Data for this task:

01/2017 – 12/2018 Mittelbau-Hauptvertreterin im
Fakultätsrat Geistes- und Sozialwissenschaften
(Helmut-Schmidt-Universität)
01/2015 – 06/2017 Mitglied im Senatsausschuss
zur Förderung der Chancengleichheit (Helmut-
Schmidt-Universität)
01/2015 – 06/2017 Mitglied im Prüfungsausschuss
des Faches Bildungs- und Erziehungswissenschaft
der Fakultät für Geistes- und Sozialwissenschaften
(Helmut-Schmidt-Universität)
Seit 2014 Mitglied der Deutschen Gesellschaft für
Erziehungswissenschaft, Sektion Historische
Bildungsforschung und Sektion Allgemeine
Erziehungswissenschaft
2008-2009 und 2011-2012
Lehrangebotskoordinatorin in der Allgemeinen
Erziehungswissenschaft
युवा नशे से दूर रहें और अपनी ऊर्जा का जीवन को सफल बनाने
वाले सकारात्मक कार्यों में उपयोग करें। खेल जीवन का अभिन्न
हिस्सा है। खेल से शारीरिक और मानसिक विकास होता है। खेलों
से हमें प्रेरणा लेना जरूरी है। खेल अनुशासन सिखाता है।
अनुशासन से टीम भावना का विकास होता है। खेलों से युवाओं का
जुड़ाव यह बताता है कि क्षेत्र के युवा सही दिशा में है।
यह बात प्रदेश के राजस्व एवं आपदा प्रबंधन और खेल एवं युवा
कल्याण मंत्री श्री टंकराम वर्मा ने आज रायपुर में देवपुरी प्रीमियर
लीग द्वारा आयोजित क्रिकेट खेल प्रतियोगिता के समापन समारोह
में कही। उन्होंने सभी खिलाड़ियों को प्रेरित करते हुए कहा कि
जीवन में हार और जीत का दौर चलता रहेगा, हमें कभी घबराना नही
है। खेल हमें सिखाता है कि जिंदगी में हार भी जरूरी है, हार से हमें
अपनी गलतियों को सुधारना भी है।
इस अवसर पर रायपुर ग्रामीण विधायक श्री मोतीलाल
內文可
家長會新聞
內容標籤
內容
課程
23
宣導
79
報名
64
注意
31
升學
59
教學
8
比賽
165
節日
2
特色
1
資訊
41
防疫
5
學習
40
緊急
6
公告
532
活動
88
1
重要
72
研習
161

Problem statement: Set the data down again in full. Keep it exact.

Response to the exercise:
01/2017 – 12/2018 Mittelbau-Hauptvertreterin im
Fakultätsrat Geistes- und Sozialwissenschaften
(Helmut-Schmidt-Universität)
01/2015 – 06/2017 Mitglied im Senatsausschuss
zur Förderung der Chancengleichheit (Helmut-
Schmidt-Universität)
01/2015 – 06/2017 Mitglied im Prüfungsausschuss
des Faches Bildungs- und Erziehungswissenschaft
der Fakultät für Geistes- und Sozialwissenschaften
(Helmut-Schmidt-Universität)
Seit 2014 Mitglied der Deutschen Gesellschaft für
Erziehungswissenschaft, Sektion Historische
Bildungsforschung und Sektion Allgemeine
Erziehungswissenschaft
2008-2009 und 2011-2012
Lehrangebotskoordinatorin in der Allgemeinen
Erziehungswissenschaft
युवा नशे से दूर रहें और अपनी ऊर्जा का जीवन को सफल बनाने
वाले सकारात्मक कार्यों में उपयोग करें। खेल जीवन का अभिन्न
हिस्सा है। खेल से शारीरिक और मानसिक विकास होता है। खेलों
से हमें प्रेरणा लेना जरूरी है। खेल अनुशासन सिखाता है।
अनुशासन से टीम भावना का विकास होता है। खेलों से युवाओं का
जुड़ाव यह बताता है कि क्षेत्र के युवा सही दिशा में है।
यह बात प्रदेश के राजस्व एवं आपदा प्रबंधन और खेल एवं युवा
कल्याण मंत्री श्री टंकराम वर्मा ने आज रायपुर में देवपुरी प्रीमियर
लीग द्वारा आयोजित क्रिकेट खेल प्रतियोगिता के समापन समारोह
में कही। उन्होंने सभी खिलाड़ियों को प्रेरित करते हुए कहा कि
जीवन में हार और जीत का दौर चलता रहेगा, हमें कभी घबराना नही
है। खेल हमें सिखाता है कि जिंदगी में हार भी जरूरी है, हार से हमें
अपनी गलतियों को सुधारना भी है।
इस अवसर पर रायपुर ग्रामीण विधायक श्री मोतीलाल
內文可
家長會新聞
內容標籤
內容
課程
23
宣導
79
報名
64
注意
31
升學
59
教學
8
比賽
165
節日
2
特色
1
資訊
41
防疫
5
學習
40
緊急
6
公告
532
活動
88
1
重要
72
研習
161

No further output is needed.